Husky version 1.0.0 marks a significant evolution from version 0.14.3, offering developers a more robust and feature-rich solution for managing Git hooks. The core functionality of preventing bad commits and pushes remains, but the underlying architecture and developer experience have been substantially improved.
One key difference lies in the dependency list. Version 1.0.0 introduces a suite of new dependencies such as execa, slash, find-up, pkg-dir, read-pkg, run-node, get-stdin, and cosmiconfig. These additions indicate a more sophisticated approach to handling cross-platform compatibility, configuration, and execution of scripts within the Git hook environment. The use of cosmiconfig particularly suggests a move towards more flexible and customizable configuration options for developers.
Furthermore, the development dependencies in version 1.0.0 showcase a commitment to modern development practices with additions like Typescript and related tooling (tslint, @types/node, @types/jest). This not only improves the maintainability of the library but also potentially allows developers to contribute more easily. While version 0.14.3 was a simpler tool relying on strip-indent and normalize-path, the newer release leverages modern packages, broadening functionality but introducing additional dependencies.

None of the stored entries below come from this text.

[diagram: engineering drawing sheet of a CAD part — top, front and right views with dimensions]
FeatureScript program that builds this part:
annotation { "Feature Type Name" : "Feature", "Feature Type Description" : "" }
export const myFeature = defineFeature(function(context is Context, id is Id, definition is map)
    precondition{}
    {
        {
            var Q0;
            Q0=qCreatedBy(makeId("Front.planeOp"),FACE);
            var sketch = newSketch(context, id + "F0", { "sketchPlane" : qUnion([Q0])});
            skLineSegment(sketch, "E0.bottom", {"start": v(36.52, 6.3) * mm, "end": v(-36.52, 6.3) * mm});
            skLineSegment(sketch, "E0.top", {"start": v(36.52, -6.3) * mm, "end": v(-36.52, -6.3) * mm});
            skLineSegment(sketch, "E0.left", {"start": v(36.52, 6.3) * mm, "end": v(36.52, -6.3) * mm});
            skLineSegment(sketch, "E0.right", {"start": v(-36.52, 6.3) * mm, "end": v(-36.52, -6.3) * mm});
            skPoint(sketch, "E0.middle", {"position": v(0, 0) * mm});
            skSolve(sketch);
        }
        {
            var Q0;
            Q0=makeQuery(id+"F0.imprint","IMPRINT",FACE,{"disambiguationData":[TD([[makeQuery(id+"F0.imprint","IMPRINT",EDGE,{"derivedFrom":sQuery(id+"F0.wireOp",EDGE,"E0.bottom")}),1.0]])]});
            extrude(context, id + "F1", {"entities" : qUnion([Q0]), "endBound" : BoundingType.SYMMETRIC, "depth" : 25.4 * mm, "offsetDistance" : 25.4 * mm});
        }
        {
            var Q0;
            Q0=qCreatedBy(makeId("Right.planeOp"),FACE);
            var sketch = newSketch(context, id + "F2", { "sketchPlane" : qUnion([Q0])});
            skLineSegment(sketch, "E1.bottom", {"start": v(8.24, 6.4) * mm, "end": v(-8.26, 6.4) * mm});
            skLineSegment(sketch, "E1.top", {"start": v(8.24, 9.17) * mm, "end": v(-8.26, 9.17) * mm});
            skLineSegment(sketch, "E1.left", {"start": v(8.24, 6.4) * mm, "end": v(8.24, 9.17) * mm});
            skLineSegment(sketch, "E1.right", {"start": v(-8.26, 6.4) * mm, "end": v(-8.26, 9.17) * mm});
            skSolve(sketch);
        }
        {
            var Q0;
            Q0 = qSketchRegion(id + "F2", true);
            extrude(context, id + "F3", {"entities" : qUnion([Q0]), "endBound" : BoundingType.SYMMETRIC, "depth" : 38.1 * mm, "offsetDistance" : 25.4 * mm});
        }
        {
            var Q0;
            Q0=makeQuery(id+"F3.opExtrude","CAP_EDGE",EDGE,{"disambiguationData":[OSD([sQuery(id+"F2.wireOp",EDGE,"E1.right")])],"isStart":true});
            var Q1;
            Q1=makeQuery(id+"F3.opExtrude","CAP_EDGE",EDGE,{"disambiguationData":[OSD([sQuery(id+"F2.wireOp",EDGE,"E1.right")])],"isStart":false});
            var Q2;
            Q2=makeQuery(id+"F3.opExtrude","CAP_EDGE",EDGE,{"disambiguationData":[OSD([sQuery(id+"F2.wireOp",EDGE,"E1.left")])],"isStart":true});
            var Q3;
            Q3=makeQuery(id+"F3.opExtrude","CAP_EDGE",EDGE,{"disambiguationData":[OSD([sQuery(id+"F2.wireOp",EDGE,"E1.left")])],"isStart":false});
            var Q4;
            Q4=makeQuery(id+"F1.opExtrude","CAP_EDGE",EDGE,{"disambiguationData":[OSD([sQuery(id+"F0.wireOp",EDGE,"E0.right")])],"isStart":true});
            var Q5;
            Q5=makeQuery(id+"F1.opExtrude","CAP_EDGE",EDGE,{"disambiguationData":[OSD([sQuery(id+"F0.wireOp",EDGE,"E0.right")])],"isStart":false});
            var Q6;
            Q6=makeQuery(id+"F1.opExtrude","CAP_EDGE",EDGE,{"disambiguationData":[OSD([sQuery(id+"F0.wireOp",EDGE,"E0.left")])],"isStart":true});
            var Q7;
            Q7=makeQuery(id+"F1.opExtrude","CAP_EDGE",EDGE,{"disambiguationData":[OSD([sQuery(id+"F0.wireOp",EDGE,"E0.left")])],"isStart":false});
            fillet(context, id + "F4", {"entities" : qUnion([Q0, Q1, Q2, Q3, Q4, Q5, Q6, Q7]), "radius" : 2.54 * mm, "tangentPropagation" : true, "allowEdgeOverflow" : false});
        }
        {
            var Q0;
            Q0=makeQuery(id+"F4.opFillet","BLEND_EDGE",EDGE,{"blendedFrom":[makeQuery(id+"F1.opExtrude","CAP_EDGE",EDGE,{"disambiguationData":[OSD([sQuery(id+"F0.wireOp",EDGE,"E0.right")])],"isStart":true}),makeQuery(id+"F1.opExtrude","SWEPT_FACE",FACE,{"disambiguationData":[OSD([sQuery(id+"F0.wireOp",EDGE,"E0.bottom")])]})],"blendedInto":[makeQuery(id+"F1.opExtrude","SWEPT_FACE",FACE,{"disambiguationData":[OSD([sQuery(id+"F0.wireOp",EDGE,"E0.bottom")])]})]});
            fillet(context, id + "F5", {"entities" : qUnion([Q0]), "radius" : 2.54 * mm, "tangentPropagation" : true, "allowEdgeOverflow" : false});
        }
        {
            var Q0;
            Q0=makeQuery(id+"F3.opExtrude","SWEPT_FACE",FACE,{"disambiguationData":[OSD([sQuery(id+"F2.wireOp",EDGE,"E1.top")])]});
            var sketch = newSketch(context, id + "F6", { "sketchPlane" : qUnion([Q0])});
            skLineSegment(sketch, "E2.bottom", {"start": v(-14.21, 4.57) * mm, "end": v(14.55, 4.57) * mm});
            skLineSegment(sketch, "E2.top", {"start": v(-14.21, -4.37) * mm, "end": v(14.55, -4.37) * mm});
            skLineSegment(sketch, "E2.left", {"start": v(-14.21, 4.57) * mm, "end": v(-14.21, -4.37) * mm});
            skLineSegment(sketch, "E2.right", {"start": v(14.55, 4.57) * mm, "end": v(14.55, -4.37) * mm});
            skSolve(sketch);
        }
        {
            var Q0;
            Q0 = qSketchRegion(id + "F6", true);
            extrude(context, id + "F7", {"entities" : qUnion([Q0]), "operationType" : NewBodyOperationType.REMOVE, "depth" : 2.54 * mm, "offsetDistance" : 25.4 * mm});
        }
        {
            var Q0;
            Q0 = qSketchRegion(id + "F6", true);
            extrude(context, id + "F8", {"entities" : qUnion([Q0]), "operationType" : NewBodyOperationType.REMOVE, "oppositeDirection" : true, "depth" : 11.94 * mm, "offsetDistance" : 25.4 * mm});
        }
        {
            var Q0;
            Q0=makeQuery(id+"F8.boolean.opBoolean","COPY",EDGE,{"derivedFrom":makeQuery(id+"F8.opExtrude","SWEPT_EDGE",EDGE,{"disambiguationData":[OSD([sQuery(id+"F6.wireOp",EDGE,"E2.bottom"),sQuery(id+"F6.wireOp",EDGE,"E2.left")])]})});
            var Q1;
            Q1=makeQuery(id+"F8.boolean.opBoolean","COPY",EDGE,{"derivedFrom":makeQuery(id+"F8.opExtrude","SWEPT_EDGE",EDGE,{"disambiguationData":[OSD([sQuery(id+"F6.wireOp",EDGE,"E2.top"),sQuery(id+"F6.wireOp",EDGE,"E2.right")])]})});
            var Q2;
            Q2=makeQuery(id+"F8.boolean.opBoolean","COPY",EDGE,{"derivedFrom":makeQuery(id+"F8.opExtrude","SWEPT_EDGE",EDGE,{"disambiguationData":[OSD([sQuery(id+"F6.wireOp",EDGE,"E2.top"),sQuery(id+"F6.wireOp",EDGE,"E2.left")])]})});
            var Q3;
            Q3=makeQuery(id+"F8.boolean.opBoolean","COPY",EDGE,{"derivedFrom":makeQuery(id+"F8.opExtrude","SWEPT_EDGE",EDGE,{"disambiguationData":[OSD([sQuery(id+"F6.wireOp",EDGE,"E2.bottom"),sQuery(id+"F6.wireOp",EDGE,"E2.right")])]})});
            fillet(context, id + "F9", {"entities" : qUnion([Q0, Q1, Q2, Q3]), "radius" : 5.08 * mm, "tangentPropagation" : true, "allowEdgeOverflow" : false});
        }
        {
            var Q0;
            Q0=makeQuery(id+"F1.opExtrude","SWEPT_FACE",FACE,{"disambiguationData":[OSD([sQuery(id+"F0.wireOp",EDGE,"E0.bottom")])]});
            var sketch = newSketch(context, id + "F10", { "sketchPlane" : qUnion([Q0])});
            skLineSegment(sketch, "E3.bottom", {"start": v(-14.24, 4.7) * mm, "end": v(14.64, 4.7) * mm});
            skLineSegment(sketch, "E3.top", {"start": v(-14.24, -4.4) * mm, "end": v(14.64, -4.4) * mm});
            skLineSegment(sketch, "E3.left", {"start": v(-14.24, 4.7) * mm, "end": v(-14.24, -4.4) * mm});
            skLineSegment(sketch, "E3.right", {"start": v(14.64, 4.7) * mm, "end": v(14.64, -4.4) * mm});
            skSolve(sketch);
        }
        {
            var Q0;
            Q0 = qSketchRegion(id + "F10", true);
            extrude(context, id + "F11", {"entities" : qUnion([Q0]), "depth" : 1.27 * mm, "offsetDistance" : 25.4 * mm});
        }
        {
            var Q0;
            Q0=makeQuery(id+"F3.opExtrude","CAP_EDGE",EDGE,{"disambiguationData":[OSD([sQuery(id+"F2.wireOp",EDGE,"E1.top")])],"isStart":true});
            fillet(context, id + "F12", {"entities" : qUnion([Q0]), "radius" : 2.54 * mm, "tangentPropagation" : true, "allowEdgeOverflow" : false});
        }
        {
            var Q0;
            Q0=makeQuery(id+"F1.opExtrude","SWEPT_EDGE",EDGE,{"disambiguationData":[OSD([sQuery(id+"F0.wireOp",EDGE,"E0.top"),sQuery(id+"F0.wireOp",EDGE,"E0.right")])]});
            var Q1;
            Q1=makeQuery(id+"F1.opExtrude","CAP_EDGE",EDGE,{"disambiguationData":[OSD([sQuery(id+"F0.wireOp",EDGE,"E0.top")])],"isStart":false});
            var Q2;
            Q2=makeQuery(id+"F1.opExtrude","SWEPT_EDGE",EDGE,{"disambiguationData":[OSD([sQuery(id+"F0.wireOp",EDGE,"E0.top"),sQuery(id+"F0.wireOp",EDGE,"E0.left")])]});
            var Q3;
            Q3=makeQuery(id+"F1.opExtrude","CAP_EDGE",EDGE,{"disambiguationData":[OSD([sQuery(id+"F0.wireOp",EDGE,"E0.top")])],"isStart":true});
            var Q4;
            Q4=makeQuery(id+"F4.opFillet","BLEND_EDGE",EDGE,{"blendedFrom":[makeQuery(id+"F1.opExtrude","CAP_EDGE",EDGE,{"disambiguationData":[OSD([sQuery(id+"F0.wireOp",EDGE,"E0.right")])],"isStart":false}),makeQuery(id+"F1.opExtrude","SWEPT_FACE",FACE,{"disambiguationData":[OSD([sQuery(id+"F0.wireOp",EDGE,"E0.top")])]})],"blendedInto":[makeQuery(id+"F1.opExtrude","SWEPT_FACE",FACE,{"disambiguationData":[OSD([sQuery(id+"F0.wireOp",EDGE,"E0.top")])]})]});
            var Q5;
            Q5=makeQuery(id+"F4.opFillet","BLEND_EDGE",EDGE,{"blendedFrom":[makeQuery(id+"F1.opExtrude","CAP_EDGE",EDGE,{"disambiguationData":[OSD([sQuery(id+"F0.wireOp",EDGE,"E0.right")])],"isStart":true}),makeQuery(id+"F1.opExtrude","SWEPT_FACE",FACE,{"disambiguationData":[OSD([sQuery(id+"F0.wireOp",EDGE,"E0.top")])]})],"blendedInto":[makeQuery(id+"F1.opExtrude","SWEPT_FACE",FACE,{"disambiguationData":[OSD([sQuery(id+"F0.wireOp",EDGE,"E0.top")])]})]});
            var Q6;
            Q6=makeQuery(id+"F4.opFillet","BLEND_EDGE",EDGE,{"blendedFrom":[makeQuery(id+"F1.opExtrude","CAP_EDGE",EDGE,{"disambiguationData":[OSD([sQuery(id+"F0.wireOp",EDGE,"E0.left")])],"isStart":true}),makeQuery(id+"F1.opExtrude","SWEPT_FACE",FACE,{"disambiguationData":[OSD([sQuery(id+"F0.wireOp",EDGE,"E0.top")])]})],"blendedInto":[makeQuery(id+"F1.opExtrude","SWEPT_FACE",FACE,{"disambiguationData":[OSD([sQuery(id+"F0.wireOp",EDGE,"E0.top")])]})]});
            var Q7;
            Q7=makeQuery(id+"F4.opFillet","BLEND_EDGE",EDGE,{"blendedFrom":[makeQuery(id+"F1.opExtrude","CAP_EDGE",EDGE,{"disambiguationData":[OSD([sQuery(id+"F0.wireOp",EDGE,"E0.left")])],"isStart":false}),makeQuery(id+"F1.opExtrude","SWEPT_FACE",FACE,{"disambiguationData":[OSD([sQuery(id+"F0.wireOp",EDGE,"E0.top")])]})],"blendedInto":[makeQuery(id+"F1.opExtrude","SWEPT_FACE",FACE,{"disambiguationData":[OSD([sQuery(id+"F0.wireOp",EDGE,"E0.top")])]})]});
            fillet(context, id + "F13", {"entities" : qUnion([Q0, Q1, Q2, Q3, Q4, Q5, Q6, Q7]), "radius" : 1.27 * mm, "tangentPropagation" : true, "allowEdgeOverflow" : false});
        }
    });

This shift suggests version 1.0.0 is designed for larger, more complex Javascript projects requiring stronger guarantees around code quality and automated processes, which is suitable for contemporary Javascript development workflows. Developers employing Husky will likely find it significantly more useful.
All the vulnerabilities related to the version 1.0.0 of the package
Regular Expression Denial of Service (ReDoS) in cross-spawn
Versions of the package cross-spawn before 7.0.5 are vulnerable to Regular Expression Denial of Service (ReDoS) due to improper input sanitization. An attacker can increase the CPU usage and crash the program by crafting a very large and well crafted string.